What to do: Search the material below for the word "round". Copy every line that has it.

· · · ·

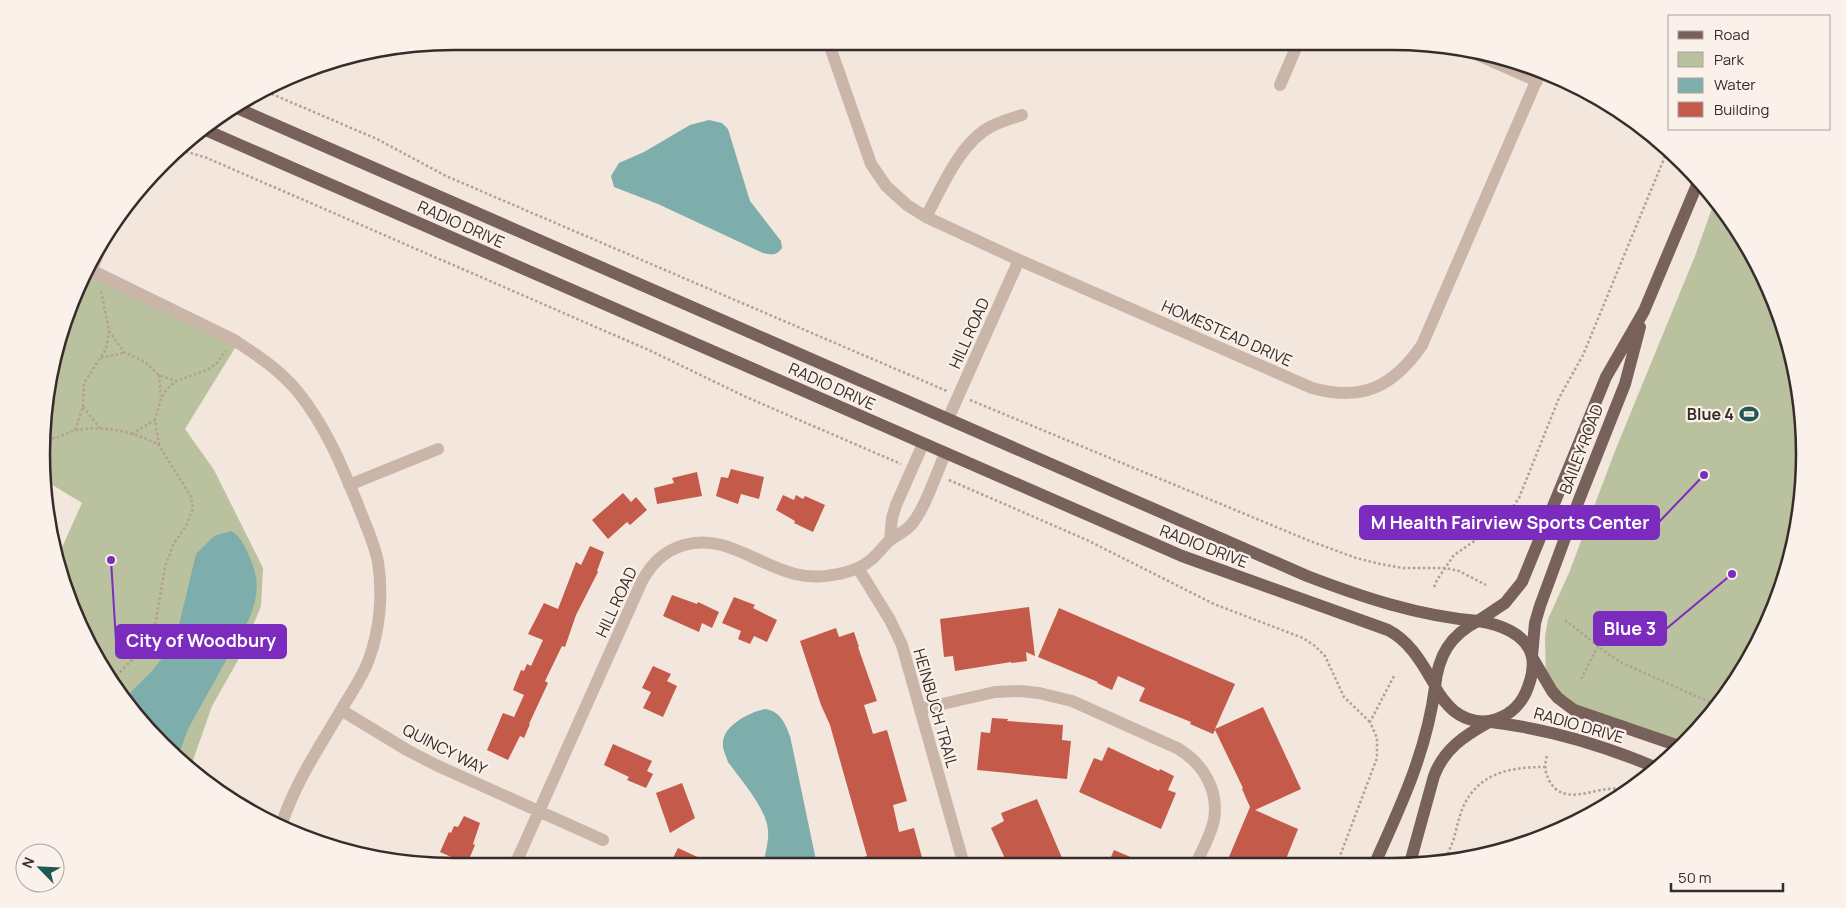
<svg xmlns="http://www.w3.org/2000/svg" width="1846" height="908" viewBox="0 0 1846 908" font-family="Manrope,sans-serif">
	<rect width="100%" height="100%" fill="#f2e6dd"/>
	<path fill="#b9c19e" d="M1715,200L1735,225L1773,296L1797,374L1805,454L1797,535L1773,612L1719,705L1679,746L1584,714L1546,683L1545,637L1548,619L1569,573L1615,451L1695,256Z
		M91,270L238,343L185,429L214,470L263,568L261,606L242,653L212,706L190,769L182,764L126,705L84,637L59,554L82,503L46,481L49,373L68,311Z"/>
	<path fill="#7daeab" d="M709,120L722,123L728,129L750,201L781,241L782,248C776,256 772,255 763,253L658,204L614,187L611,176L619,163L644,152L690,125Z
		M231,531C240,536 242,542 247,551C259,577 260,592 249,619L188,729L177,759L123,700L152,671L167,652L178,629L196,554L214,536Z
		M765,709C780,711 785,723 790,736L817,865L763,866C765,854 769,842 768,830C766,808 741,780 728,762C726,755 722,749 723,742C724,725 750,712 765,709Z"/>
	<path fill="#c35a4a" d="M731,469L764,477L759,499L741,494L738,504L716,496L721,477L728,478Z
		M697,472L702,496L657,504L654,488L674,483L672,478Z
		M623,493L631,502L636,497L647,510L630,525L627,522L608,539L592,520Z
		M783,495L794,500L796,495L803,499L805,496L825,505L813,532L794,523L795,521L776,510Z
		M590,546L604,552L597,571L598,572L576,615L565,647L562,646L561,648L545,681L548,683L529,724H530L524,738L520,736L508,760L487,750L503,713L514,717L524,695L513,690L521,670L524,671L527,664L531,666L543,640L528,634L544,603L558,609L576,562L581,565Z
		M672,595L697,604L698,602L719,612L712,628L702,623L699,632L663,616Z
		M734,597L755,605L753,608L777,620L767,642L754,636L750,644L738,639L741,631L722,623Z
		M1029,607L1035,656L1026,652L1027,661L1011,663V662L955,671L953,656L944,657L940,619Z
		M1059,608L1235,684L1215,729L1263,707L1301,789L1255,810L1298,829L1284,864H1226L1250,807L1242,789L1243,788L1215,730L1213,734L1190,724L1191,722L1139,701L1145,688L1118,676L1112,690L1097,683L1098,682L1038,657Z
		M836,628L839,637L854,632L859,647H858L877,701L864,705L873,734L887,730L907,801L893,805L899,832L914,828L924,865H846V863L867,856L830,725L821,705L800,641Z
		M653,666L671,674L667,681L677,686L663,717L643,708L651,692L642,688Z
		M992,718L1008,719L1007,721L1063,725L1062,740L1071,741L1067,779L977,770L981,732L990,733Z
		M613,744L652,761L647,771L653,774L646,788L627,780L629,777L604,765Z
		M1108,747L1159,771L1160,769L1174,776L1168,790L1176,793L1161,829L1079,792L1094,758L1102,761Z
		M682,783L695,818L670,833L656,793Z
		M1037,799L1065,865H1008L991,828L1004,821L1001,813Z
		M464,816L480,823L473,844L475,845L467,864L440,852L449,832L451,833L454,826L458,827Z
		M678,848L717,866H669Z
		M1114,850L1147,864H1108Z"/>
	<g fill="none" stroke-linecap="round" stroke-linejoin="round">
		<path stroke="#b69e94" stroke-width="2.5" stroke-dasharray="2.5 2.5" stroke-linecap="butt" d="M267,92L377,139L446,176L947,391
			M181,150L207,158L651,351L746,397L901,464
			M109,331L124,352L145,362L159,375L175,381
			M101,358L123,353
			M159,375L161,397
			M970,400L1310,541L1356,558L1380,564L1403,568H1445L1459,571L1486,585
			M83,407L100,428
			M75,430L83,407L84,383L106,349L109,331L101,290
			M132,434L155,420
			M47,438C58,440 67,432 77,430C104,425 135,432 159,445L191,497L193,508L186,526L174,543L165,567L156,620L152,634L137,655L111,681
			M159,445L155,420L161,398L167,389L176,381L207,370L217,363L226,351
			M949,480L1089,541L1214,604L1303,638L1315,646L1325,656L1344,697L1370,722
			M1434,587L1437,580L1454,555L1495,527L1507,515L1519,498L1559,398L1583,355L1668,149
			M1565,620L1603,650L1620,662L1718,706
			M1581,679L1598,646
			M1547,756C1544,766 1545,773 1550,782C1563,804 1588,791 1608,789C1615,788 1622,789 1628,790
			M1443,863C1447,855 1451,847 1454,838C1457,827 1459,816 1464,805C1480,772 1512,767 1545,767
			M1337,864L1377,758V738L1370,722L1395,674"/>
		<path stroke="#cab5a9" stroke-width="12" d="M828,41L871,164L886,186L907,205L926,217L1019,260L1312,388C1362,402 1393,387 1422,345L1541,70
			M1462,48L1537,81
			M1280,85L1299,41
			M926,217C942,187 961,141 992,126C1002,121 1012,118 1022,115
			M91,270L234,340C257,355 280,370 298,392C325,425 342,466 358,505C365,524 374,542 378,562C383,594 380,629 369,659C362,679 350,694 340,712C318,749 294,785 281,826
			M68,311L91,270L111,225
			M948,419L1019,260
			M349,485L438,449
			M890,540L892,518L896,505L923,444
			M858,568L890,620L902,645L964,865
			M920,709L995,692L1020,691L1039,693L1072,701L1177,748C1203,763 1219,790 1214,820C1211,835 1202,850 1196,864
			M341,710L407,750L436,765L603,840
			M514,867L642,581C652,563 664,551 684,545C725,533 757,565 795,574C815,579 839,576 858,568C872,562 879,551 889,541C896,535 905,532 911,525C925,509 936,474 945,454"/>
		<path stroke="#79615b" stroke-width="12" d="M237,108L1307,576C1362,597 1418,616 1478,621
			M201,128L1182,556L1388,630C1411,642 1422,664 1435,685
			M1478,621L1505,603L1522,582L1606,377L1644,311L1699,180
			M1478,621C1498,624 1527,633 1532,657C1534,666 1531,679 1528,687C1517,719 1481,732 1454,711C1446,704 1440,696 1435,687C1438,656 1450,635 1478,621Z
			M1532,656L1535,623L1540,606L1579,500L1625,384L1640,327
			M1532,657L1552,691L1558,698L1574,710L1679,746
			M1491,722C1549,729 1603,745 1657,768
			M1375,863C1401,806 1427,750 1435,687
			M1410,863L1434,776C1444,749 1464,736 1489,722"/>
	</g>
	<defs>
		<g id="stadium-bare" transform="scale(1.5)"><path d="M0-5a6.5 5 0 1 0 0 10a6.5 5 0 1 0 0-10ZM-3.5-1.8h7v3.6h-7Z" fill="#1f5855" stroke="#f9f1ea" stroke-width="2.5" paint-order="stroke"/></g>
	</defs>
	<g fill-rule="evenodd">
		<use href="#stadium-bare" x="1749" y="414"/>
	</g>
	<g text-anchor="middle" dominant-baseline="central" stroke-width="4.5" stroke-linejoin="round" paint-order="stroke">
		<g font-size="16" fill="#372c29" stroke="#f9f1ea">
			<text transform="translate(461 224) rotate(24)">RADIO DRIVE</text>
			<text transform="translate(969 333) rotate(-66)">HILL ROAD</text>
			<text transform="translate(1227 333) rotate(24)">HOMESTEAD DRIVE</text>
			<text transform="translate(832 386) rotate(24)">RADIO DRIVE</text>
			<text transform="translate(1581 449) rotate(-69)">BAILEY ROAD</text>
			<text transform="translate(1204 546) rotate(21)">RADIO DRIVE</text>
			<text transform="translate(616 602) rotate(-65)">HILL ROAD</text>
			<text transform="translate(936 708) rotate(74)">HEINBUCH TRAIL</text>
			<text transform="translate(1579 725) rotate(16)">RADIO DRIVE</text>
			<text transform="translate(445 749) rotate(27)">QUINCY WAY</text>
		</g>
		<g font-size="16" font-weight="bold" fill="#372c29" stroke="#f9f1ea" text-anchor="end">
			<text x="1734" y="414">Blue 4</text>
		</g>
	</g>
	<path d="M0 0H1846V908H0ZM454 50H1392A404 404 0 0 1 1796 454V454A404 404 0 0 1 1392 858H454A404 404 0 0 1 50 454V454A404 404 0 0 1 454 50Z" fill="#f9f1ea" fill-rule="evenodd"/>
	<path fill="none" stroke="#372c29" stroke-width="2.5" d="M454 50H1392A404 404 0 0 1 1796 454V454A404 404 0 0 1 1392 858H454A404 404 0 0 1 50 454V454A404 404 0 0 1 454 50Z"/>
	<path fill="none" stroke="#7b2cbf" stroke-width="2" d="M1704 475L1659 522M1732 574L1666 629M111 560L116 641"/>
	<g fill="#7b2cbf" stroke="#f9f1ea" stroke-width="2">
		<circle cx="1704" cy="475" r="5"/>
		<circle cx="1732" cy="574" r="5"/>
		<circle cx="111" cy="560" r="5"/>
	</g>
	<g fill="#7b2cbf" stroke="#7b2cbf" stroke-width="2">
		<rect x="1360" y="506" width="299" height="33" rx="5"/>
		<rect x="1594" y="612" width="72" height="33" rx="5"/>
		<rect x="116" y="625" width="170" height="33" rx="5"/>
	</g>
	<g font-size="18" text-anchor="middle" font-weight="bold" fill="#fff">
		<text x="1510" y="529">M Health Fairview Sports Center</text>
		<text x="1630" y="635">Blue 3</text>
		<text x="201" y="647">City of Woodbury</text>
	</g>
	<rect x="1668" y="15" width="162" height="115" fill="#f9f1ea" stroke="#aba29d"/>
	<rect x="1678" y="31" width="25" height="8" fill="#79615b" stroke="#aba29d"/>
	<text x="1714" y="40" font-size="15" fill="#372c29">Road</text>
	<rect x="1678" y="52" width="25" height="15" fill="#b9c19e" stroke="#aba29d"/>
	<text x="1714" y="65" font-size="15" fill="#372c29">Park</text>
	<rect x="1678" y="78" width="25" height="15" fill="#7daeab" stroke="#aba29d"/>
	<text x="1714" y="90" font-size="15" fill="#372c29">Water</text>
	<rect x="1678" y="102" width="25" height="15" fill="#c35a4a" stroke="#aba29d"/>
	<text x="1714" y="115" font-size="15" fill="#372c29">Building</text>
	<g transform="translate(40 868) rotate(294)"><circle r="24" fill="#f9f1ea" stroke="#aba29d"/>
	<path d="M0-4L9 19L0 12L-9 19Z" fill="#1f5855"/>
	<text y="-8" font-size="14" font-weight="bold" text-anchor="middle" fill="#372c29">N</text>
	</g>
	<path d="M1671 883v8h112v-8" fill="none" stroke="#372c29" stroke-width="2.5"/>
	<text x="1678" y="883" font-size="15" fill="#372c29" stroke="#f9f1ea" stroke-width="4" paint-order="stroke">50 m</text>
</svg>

· · · ·

Output:
	<g fill="none" stroke-linecap="round" stroke-linejoin="round">
	<g text-anchor="middle" dominant-baseline="central" stroke-width="4.5" stroke-linejoin="round" paint-order="stroke">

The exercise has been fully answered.